### What you should do
Can you carry on the blog post about the book on elBulli's kitchen, picking up right after its final sentence?

### Text passage
• • • • •
The Sorcerer’s Apprentices: A Season in the Kitchen at Ferran Adrià’s elBulli
Posted by Degan on July 21st, 2012
I love reading books about food and cooking, and I also love Spain, so The Sorcerer’s Apprentices: A Season in the Kitchen at Ferran Adrià’s elBulli by Lisa Abend has been on my reading list for a while now. When a restaurant was the best in the world for so many years, as elBulli was, it becomes part of the culture and you think you know all about it. Likewise it’s become the norm for people to be invited behind the scenes at restaurants, whether through an actual invite into the kitchen, an open kitchen, or via the chef (bare-all memoir / TV show / speaking tour / twitter feed, etc.). The author does a good job of writing about Adrià’s philosophy and presence, but she wrote that she wanted to show the human side of elBulli and so this is largely filtered through the restaurant’s staff and stagiaires - the sorcerer’s apprentices named in the title of the book.
A stagiaire is someone who works at a period of time in a restaurant for free, in order to learn new skills from a chef he or she admires but you had to have a pretty impressive to get a stage at elBulli and the restaurant had an unusually high number of them. The book was written in 2009 during the penultimate year of service when they had about 35 stagiaires on at once (for a total of 45 people including permanent staff) but many of them didn’t stay the whole season and so the kitchen was re-supplied from the long waiting list. The book traces the history and storylines of a few individuals to make the narrative more interesting but it also serves to explain how important the combination of constancy and (free) labour is to the genius that ends up on the plate.
When we were making our molecular dinner, we remarked at how Tickets (and by extension elBulli and other restaurants of that style and calibre) could handle a service with these fussy components that took hours and intense focus to make and this excerpt pretty much sums it up:
“Montjoi lentils” are made from a batter of melted clarified butter and sesame paste that is the exact color of a Puy lentil. Squeezed through the narrow tip of a syringe into a bowl of ice water, the batter seizes, transforming each drop of liquid into a small, elliptical sphere. As long as it stays cold, you have a “lentil”…It’s a brilliant dish – delicious and playful at the same time. And the playfulness is layered.
• • • • •
### Data provided
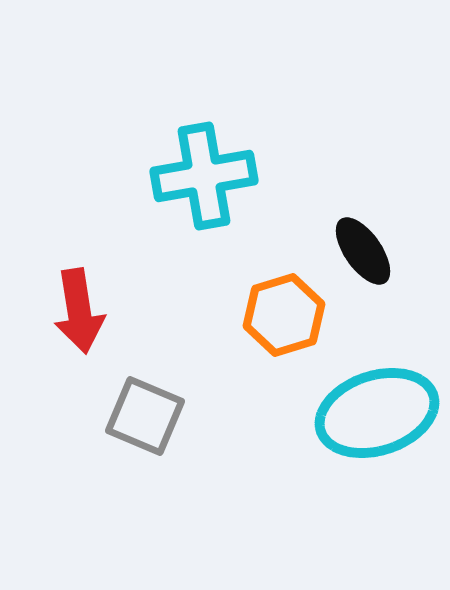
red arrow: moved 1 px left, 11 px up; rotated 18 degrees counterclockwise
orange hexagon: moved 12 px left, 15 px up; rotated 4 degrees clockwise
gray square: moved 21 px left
• • • • •
### Output for this exercise
This is a standard elBulli trick: to serve something that resembles what it is called but is not, in fact, made of it. In this case, there is the “lentil” that looks and tastes like a lentil but is not a lentil. But there is also a self-referential quality to the disk. The knowledgeable diner who understands Adrià’s signature techniques tends to sit down to the bowl of Montjoi lentils and assume…that the tiny disks at the bottom of the bowl are spherifications. Maybe made from lentil purée, maybe made from some other substance altogether, but definitely mixed with calcium carbonate and run through an alginate bath. The joke is that this isn’t an elBulli trick at all. There are no additives in the Montjoi lentils, and they are not spherified. There is nothing to them, in fact, besides butter and sesame and the natural reaction that occurs when a liquid fat encounters cold water…The diner’s expectations are twice dashed. Montjoi lentils are elBulli’s idea of an inside joke.
But for the stagiaires who make them, the lentils are not the least bit funny. Each bowl contains precisely thirteen grams, which comes out to several dozen lentils, and since the dish appears on almost every menu, the stagiaires must push approximately two thousand drops of lentil batter through their syringes each day. Divided by eight or so people, that’s 250 lentils per stagiaire. And although the technique is ridiculously simple (put lentil batter into syringe, push plunger), a lot can go wrong. Push too hard and you’ll get a stream instead of a drop; even the slightest excess of pressure results in globules that look more like tiny bullets than legumes. The batter also tends to firm up if it spends too long in the syringe, making it hard to expel properly…It takes the stagiaires more than an hour to finish a day’s batch.
If, in its double entendre, the Montjoi lentils perfectly represent the diner’s experience at elBulli, so too do they capture what it means to be a stagiaire in the restaurant’s kitchen.
Everything was performed to that level of exactness; the other dishes, of course, but even the dicing or carrots or setting up for family meal and even cleaning the rocks outside the restaurant before the season starts.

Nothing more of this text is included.